Actions to take:
1. Name each top-level column that the CREATE TABLE statement in the Athena forum post defines for model_posterior.
2. Carry on writing the Athena forum post from its final line onward.

Extract to read:

---+---

I am taking samples from a Bayesian statistical model, serializing them with Avro, uploading them to S3, and querying them with Athena.
I need help writing a query that unnests an array in the table.
The CREATE TABLE query looks like:
CREATE EXTERNAL TABLE `model_posterior`(
`job_id` bigint,
`model_id` bigint,
`parents` array<struct<`feature_name`:string,`feature_value`:bigint, `is_zid`:boolean>>,
`posterior_samples` struct <`parameter`:string,`is_scaled`:boolean,`samples`:array<double>>)
The "samples" array in the "posterior_samples" column is where the samples are stored. I have managed to unnest the "posterior_samples" struct with the following query:
WITH samples AS (
SELECT model_id, parents, sample, sample_index
FROM posterior_db.model_posterior
CROSS JOIN UNNEST(posterior_samples.samples) WITH ORDINALITY AS t (sample, sample_index)

---+---

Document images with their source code
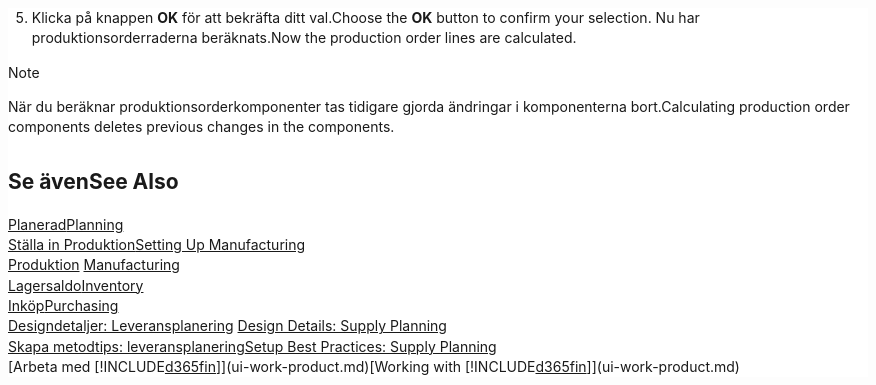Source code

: 5. <span data-ttu-id="f4508-171">Klicka på knappen **OK** för att bekräfta ditt val.</span><span class="sxs-lookup"><span data-stu-id="f4508-171">Choose the **OK** button to confirm your selection.</span></span> <span data-ttu-id="f4508-172">Nu har produktionsorderraderna beräknats.</span><span class="sxs-lookup"><span data-stu-id="f4508-172">Now the production order lines are calculated.</span></span>

> [!NOTE]  
>  <span data-ttu-id="f4508-173">När du beräknar produktionsorderkomponenter tas tidigare gjorda ändringar i komponenterna bort.</span><span class="sxs-lookup"><span data-stu-id="f4508-173">Calculating production order components deletes previous changes in the components.</span></span>

## <a name="see-also"></a><span data-ttu-id="f4508-174">Se även</span><span class="sxs-lookup"><span data-stu-id="f4508-174">See Also</span></span>  
[<span data-ttu-id="f4508-175">Planerad</span><span class="sxs-lookup"><span data-stu-id="f4508-175">Planning</span></span>](production-planning.md)  
[<span data-ttu-id="f4508-176">Ställa in Produktion</span><span class="sxs-lookup"><span data-stu-id="f4508-176">Setting Up Manufacturing</span></span>](production-configure-production-processes.md)  
<span data-ttu-id="f4508-177">[Produktion](production-manage-manufacturing.md)  </span><span class="sxs-lookup"><span data-stu-id="f4508-177">[Manufacturing](production-manage-manufacturing.md)  </span></span>  
[<span data-ttu-id="f4508-178">Lagersaldo</span><span class="sxs-lookup"><span data-stu-id="f4508-178">Inventory</span></span>](inventory-manage-inventory.md)  
[<span data-ttu-id="f4508-179">Inköp</span><span class="sxs-lookup"><span data-stu-id="f4508-179">Purchasing</span></span>](purchasing-manage-purchasing.md)  
<span data-ttu-id="f4508-180">[Designdetaljer: Leveransplanering](design-details-supply-planning.md) </span><span class="sxs-lookup"><span data-stu-id="f4508-180">[Design Details: Supply Planning](design-details-supply-planning.md) </span></span>  
[<span data-ttu-id="f4508-181">Skapa metodtips: leveransplanering</span><span class="sxs-lookup"><span data-stu-id="f4508-181">Setup Best Practices: Supply Planning</span></span>](setup-best-practices-supply-planning.md)  
<span data-ttu-id="f4508-182">[Arbeta med [!INCLUDE[d365fin](includes/d365fin_md.md)]](ui-work-product.md)</span><span class="sxs-lookup"><span data-stu-id="f4508-182">[Working with [!INCLUDE[d365fin](includes/d365fin_md.md)]](ui-work-product.md)</span></span>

---+---

Exercise results:
1. job_id, model_id, parents, posterior_samples

2.
WHERE job_id = 111000020709
)
SELECT * FROM samples
Now what I want is to unnest the parents column. Each record in this column is an array of structs. I am trying to create a column that just has an array of values for the "feature_value" keys in that array of structs. (The reason why I want an array is that the parents array can have a length > 1).
In other words for each array in the parents row, I want an array of the same size. That array should contain only the values of the "feature_value" key from the structs in the original array.
Any advice on how to solve this?
Thanks.